__Exercise aim__
Output only the lines that run from the one with "أو ضمن الحد" to the final line of the material, exactly as they are written.

☆ ☆ ☆ ☆ ☆

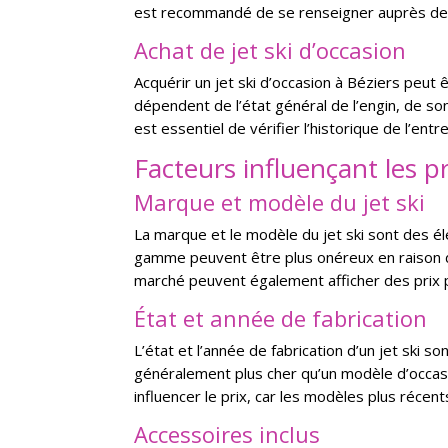
est recommandé de se renseigner auprès des 
Achat de jet ski d’occasion
Acquérir un jet ski d’occasion à Béziers peut 
dépendent de l’état général de l’engin, de so
est essentiel de vérifier l’historique de l’ent
Facteurs influençant les pr
Marque et modèle du jet ski
La marque et le modèle du jet ski sont des é
gamme peuvent être plus onéreux en raison d
marché peuvent également afficher des prix pl
État et année de fabrication
L’état et l’année de fabrication d’un jet ski s
généralement plus cher qu’un modèle d’occasi
influencer le prix, car les modèles plus réce
Accessoires inclus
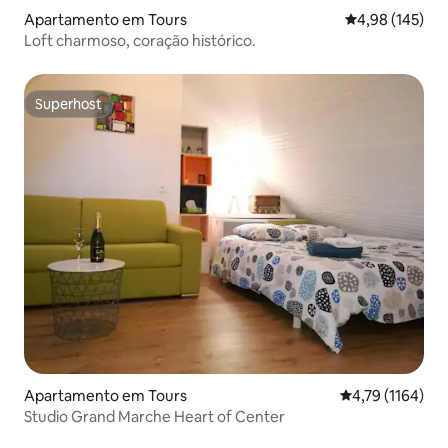
Apartamento em Tours
Classificação 
4,98 (145)
Loft charmoso, coração histórico.
Superhost
Superhost
Apartamento em Tours
Classificação m
4,79 (1164)
Studio Grand Marche Heart of Center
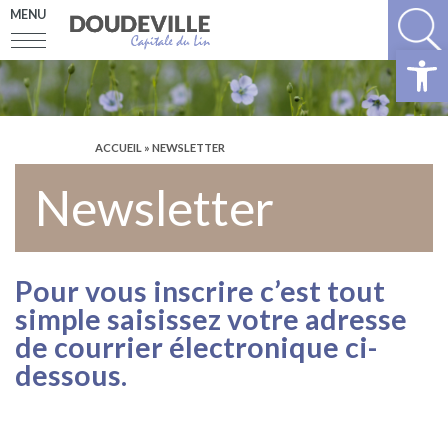
MENU
Ouv
ACCUEIL
» NEWSLETTER
Newsletter
Pour vous inscrire c’est tout
simple saisissez votre adresse
de courrier électronique ci-
dessous.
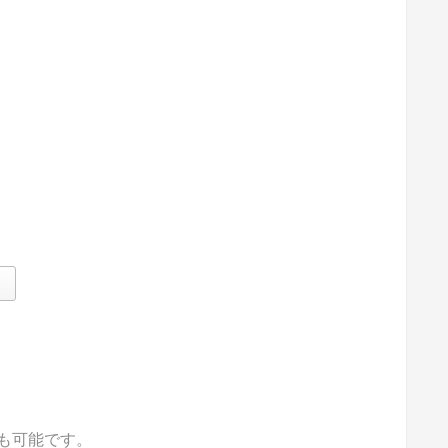
）
も可能です。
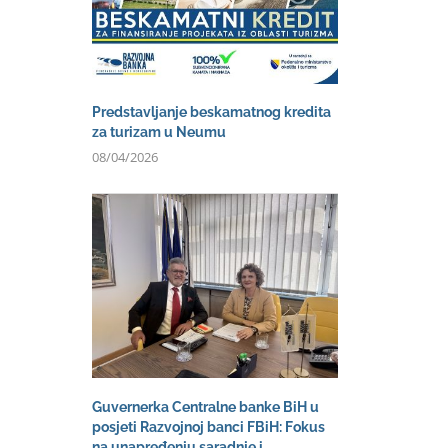
Predstavljanje beskamatnog kredita
za turizam u Neumu
08/04/2026
Guvernerka Centralne banke BiH u
posjeti Razvojnoj banci FBiH: Fokus
na unapređenju saradnje i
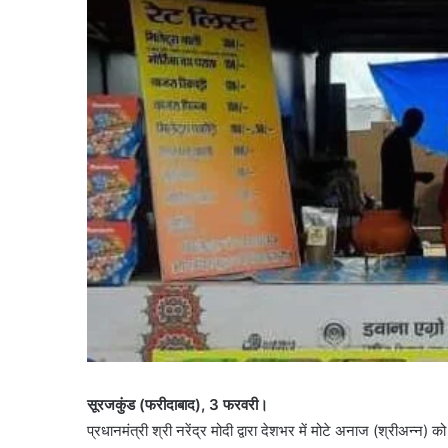
सूरजकुंड (फरीदाबाद), 3 फरवरी।
प्रधानमंत्री श्री नरेंद्र मोदी द्वारा देशभर में मोटे अनाज (श्रीअन्न) 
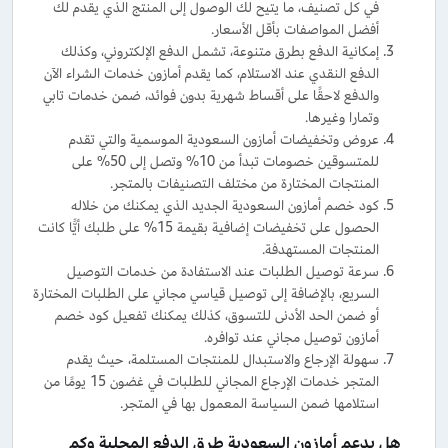
في كل تصنيف، ما يتيح لك الوصول إلى المنتج الذي يقدم لك
أفضل المواصفات بأقل الأسعار.
إمكانية الدفع بطرق متنوعة، تشمل الدفع الإلكتروني، وكذلك
الدفع النقدي عند الاستلام، كما يقدم أمازون خدمات الشراء الآن
والدفع لاحقًا على أقساط شهرية بدون فوائد، ضمن خدمات تابي
وتمارا وغيرها.
عروض وتخفيضات أمازون السعودية الموسمية والتي تقدم
للمتسوقين خصومات تبدأ من 10% وتصل إلى 50% على
المنتجات المختارة من مختلف التصنيفات بالمتجر.
كود خصم أمازون السعودية الجديد الذي يمكنك من خلاله
الحصول على تخفيضات إضافية بقيمة 15% على طلبك أيًّا كانت
المنتجات المستهدفة.
سرعة توصيل الطلبات عند الاستفادة من خدمات التوصيل
السريع، بالإضافة إلى توصيل قياسي مجاني على الطلبات المختارة
أو ضمن الحد الأدنى للتسوق، كذلك يمكنك تفعيل كود خصم
أمازون توصيل مجاني عند توافره.
سهولة الإرجاع والاستبدال للمنتجات المستلمة، حيث يقدم
المتجر خدمات الإرجاع المجاني للطلبات في غضون 15 يومًا من
استلامها ضمن السياسة المعمول بها في المتجر.
هل يدعم أمازون السعودية طرق الدفع المحلية وكم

☆ ☆ ☆ ☆ ☆

__Answer to this task__
أو ضمن الحد الأدنى للتسوق، كذلك يمكنك تفعيل كود خصم
أمازون توصيل مجاني عند توافره.
سهولة الإرجاع والاستبدال للمنتجات المستلمة، حيث يقدم
المتجر خدمات الإرجاع المجاني للطلبات في غضون 15 يومًا من
استلامها ضمن السياسة المعمول بها في المتجر.
هل يدعم أمازون السعودية طرق الدفع المحلية وكم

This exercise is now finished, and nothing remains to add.